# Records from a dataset
============================================================

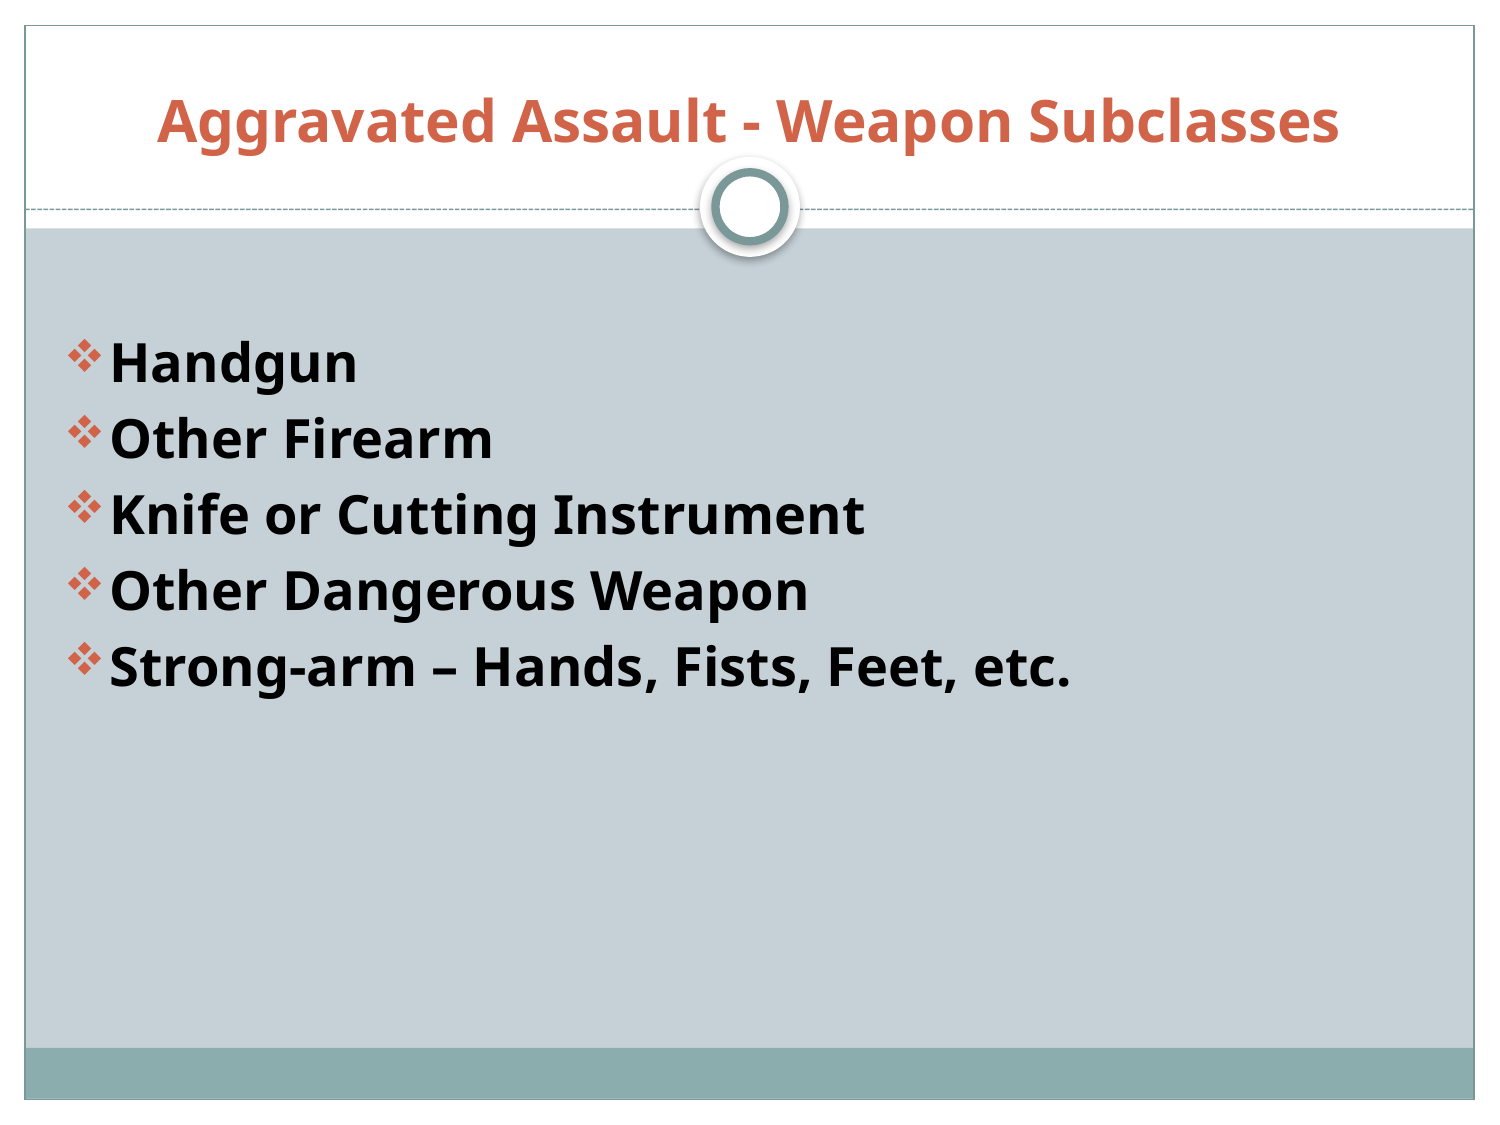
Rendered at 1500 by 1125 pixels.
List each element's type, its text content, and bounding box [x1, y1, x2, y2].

list Handgun Other Firearm Knife or Cutting Instrument Other Dangerous Weapon Strong-arm – Hands, Fists, Feet, etc. [49, 250, 1445, 1001]
title Aggravated Assault - Weapon Subclasses [49, 37, 1450, 162]
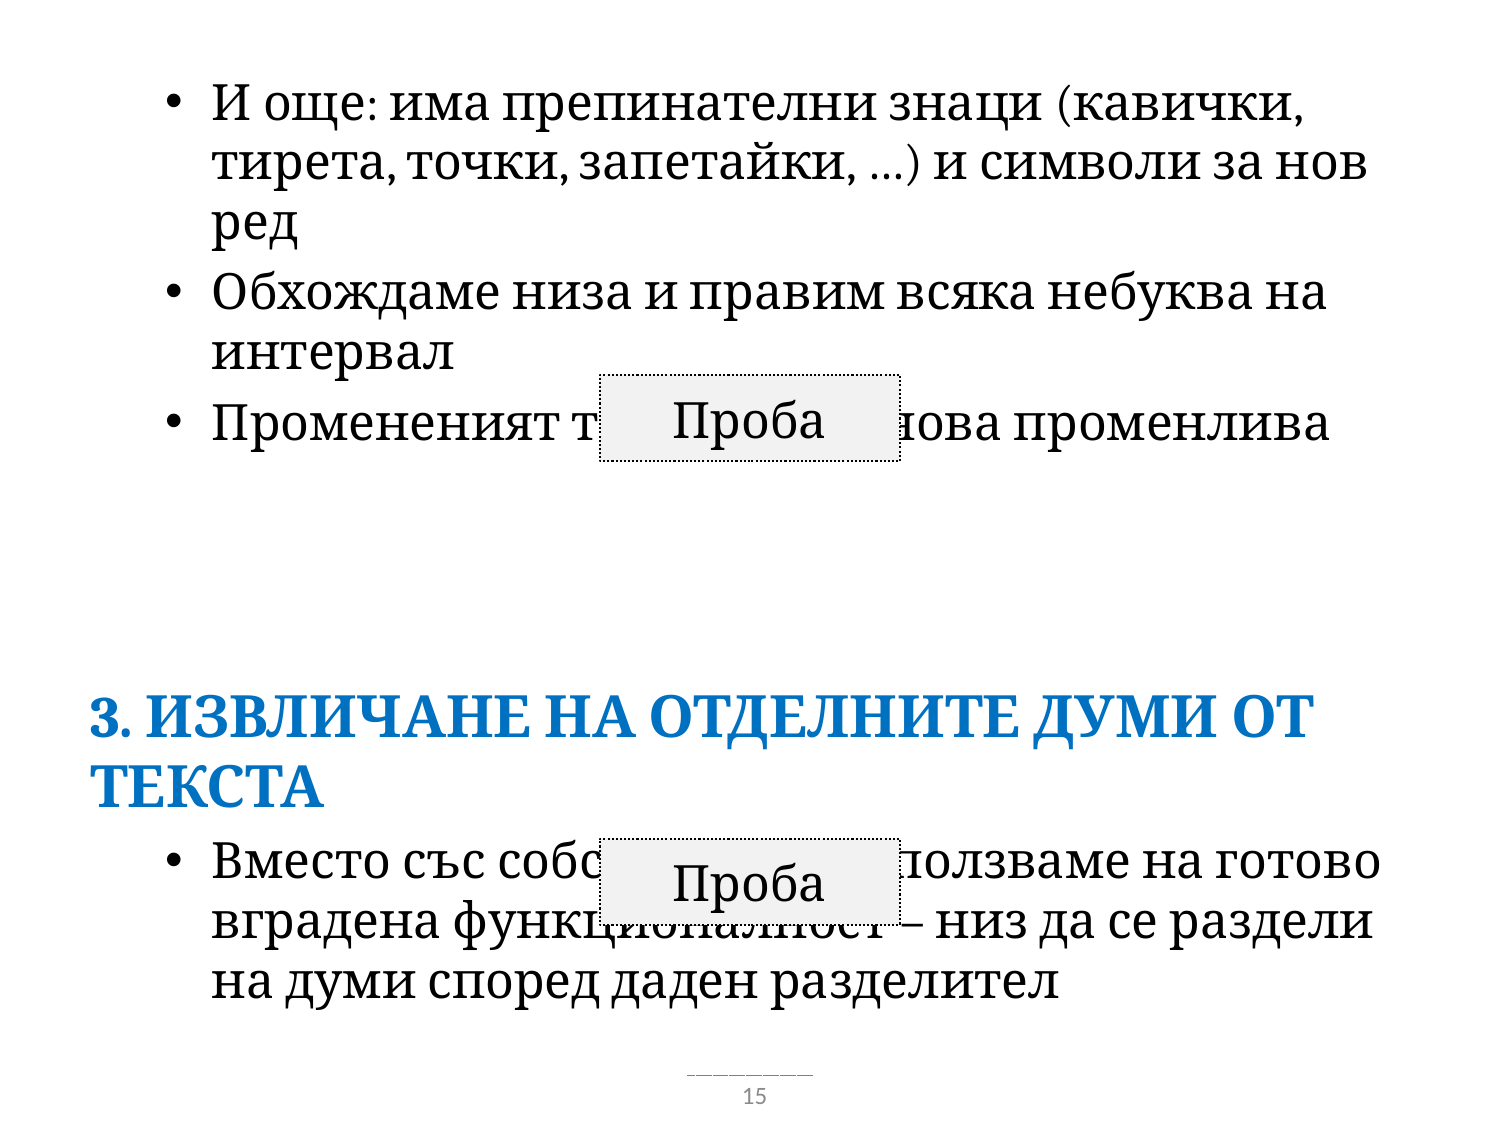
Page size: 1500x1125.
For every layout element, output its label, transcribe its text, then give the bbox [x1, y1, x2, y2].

text_box Проба [598, 373, 902, 463]
text_box Проба [598, 836, 902, 927]
list И още: има препинателни знаци (кавички, тирета, точки, запетайки, …) и символи за нов ред Обхождаме низа и правим всяка небуква на интервал Промененият текст ще е в нова променлива 3. Извличане на отделните думи от текста Вместо със собствен код използваме на готово вградена функционалност – низ да се раздели на думи според даден разделител [75, 62, 1450, 1063]
slide_number 15 [579, 1065, 930, 1125]
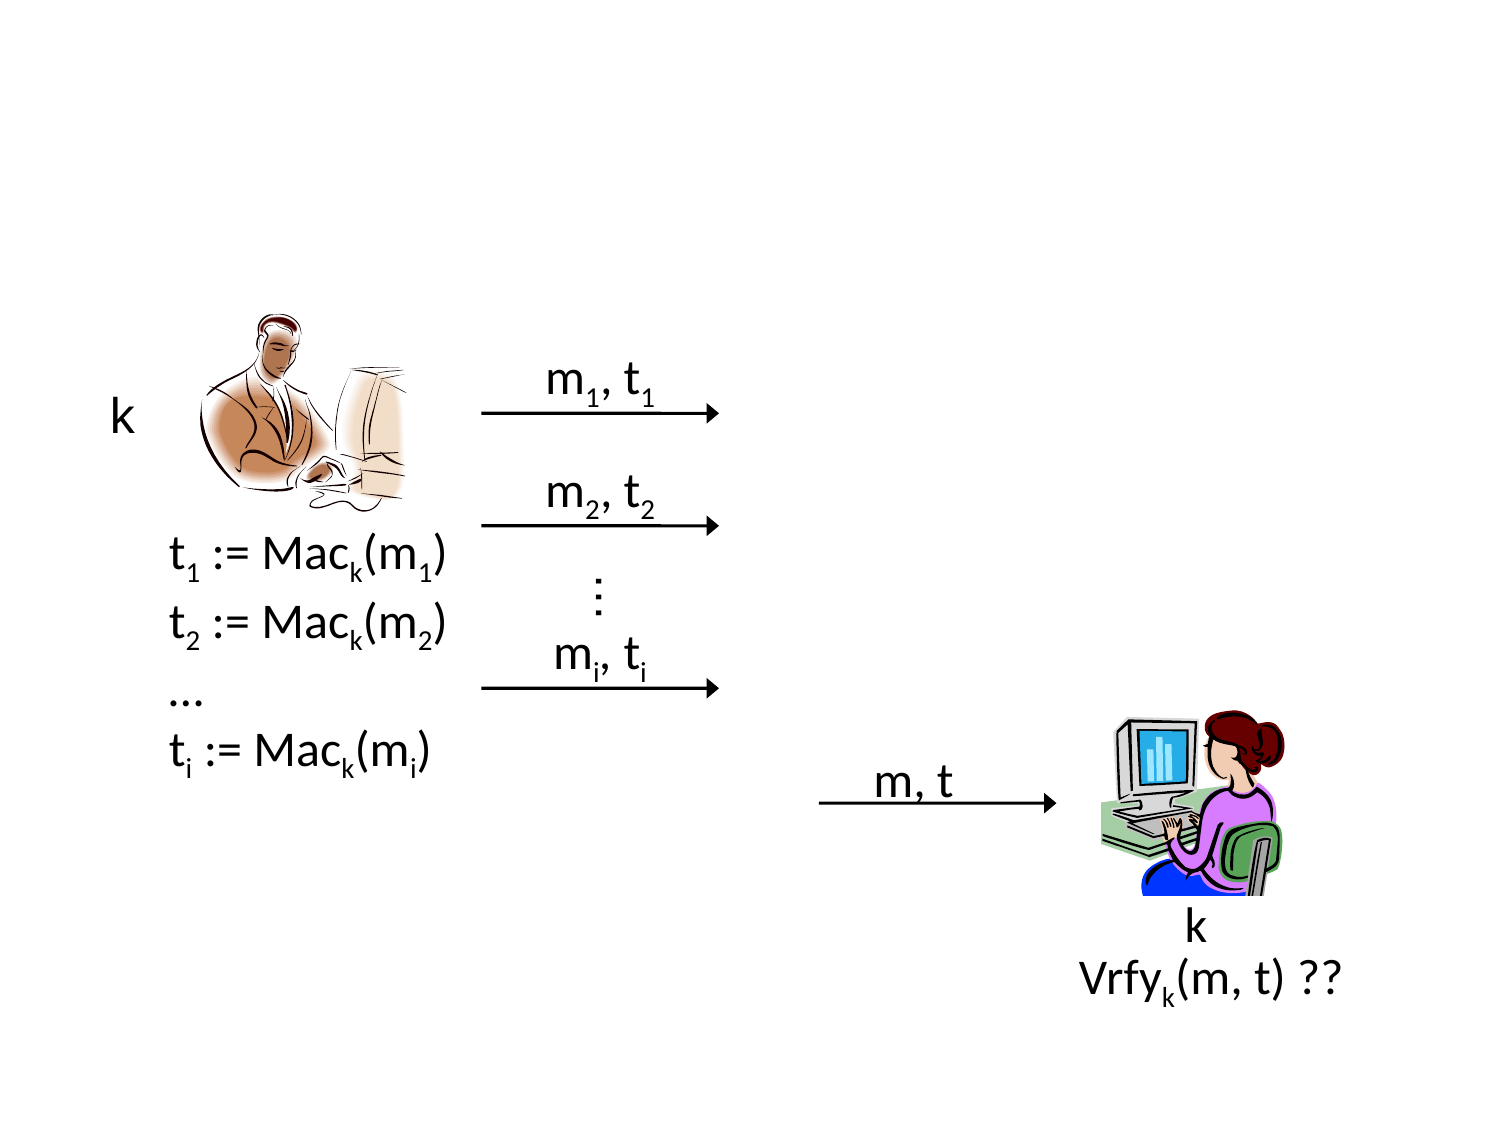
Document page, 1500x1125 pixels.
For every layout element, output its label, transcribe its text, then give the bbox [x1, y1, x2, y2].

text_box [662, 677, 719, 699]
picture [1100, 709, 1285, 898]
text_box m, t [858, 740, 969, 816]
text_box k [1169, 905, 1223, 937]
text_box m1, t1 [530, 337, 671, 421]
text_box [671, 515, 719, 537]
text_box [671, 402, 719, 424]
text_box … [543, 557, 619, 638]
text_box mi, ti [538, 612, 662, 696]
text_box [969, 792, 1057, 814]
text_box k [95, 375, 150, 451]
picture [193, 312, 407, 515]
text_box t1 := Mack(m1) t2 := Mack(m2) … ti := Mack(mi) [154, 512, 463, 792]
text_box m2, t2 [530, 449, 671, 533]
text_box Vrfyk(m, t) ?? [1064, 937, 1359, 1021]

============================================================

# EXERCISE DETAILS
Transcribe all entries above exactly. Omit the pictures.

# SOLUTION FOR THIS TASK
Rendered at 1500 by 1125 pixels.
List each element's type, its text content, and bounding box [x1, y1, x2, y2].

list Handgun Other Firearm Knife or Cutting Instrument Other Dangerous Weapon Strong-arm – Hands, Fists, Feet, etc. [49, 250, 1445, 1001]
title Aggravated Assault - Weapon Subclasses [49, 37, 1450, 162]
Page size: 1500x1125.
For every layout element, output its label, transcribe its text, then give the bbox [x1, y1, x2, y2].

text_box Проба [598, 373, 902, 463]
text_box Проба [598, 836, 902, 927]
list И още: има препинателни знаци (кавички, тирета, точки, запетайки, …) и символи за нов ред Обхождаме низа и правим всяка небуква на интервал Промененият текст ще е в нова променлива 3. Извличане на отделните думи от текста Вместо със собствен код използваме на готово вградена функционалност – низ да се раздели на думи според даден разделител [75, 62, 1450, 1063]
slide_number 15 [579, 1065, 930, 1125]
Document page, 1500x1125 pixels.
For every layout element, output its label, transcribe its text, then give the bbox [x1, y1, x2, y2].

text_box [662, 677, 719, 699]
picture [1100, 709, 1285, 898]
text_box m, t [858, 740, 969, 816]
text_box k [1169, 905, 1223, 937]
text_box m1, t1 [530, 337, 671, 421]
text_box [671, 515, 719, 537]
text_box [671, 402, 719, 424]
text_box … [543, 557, 619, 638]
text_box mi, ti [538, 612, 662, 696]
text_box [969, 792, 1057, 814]
text_box k [95, 375, 150, 451]
picture [193, 312, 407, 515]
text_box t1 := Mack(m1) t2 := Mack(m2) … ti := Mack(mi) [154, 512, 463, 792]
text_box m2, t2 [530, 449, 671, 533]
text_box Vrfyk(m, t) ?? [1064, 937, 1359, 1021]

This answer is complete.